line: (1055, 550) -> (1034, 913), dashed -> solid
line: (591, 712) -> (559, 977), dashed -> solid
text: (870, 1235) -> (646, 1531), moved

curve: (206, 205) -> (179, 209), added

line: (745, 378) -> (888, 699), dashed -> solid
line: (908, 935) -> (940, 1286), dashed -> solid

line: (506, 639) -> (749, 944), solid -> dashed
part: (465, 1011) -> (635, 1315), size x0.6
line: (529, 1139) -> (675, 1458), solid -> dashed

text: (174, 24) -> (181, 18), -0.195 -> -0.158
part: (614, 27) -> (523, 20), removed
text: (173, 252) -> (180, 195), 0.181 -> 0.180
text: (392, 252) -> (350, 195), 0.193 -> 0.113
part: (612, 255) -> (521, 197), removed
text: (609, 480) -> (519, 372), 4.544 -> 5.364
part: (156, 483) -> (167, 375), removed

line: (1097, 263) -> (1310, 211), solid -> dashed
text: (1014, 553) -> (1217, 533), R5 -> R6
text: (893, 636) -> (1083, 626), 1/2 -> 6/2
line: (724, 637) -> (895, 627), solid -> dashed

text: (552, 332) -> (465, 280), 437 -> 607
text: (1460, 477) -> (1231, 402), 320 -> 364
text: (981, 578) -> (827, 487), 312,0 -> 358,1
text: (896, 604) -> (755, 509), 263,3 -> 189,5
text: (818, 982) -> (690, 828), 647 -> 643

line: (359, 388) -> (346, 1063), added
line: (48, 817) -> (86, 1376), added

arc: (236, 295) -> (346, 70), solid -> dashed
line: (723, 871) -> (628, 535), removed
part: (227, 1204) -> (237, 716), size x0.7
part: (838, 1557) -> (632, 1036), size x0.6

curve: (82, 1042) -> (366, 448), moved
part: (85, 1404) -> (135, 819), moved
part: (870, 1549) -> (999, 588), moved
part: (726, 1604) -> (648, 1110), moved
• • • • • • •
## Your task
The reply should consist only of the line containing "line: (1097, 263)" and all lines after it in the listing above, reproduced exactly.

## Written reply
line: (1097, 263) -> (1310, 211), solid -> dashed
text: (1014, 553) -> (1217, 533), R5 -> R6
text: (893, 636) -> (1083, 626), 1/2 -> 6/2
line: (724, 637) -> (895, 627), solid -> dashed

text: (552, 332) -> (465, 280), 437 -> 607
text: (1460, 477) -> (1231, 402), 320 -> 364
text: (981, 578) -> (827, 487), 312,0 -> 358,1
text: (896, 604) -> (755, 509), 263,3 -> 189,5
text: (818, 982) -> (690, 828), 647 -> 643

line: (359, 388) -> (346, 1063), added
line: (48, 817) -> (86, 1376), added

arc: (236, 295) -> (346, 70), solid -> dashed
line: (723, 871) -> (628, 535), removed
part: (227, 1204) -> (237, 716), size x0.7
part: (838, 1557) -> (632, 1036), size x0.6

curve: (82, 1042) -> (366, 448), moved
part: (85, 1404) -> (135, 819), moved
part: (870, 1549) -> (999, 588), moved
part: (726, 1604) -> (648, 1110), moved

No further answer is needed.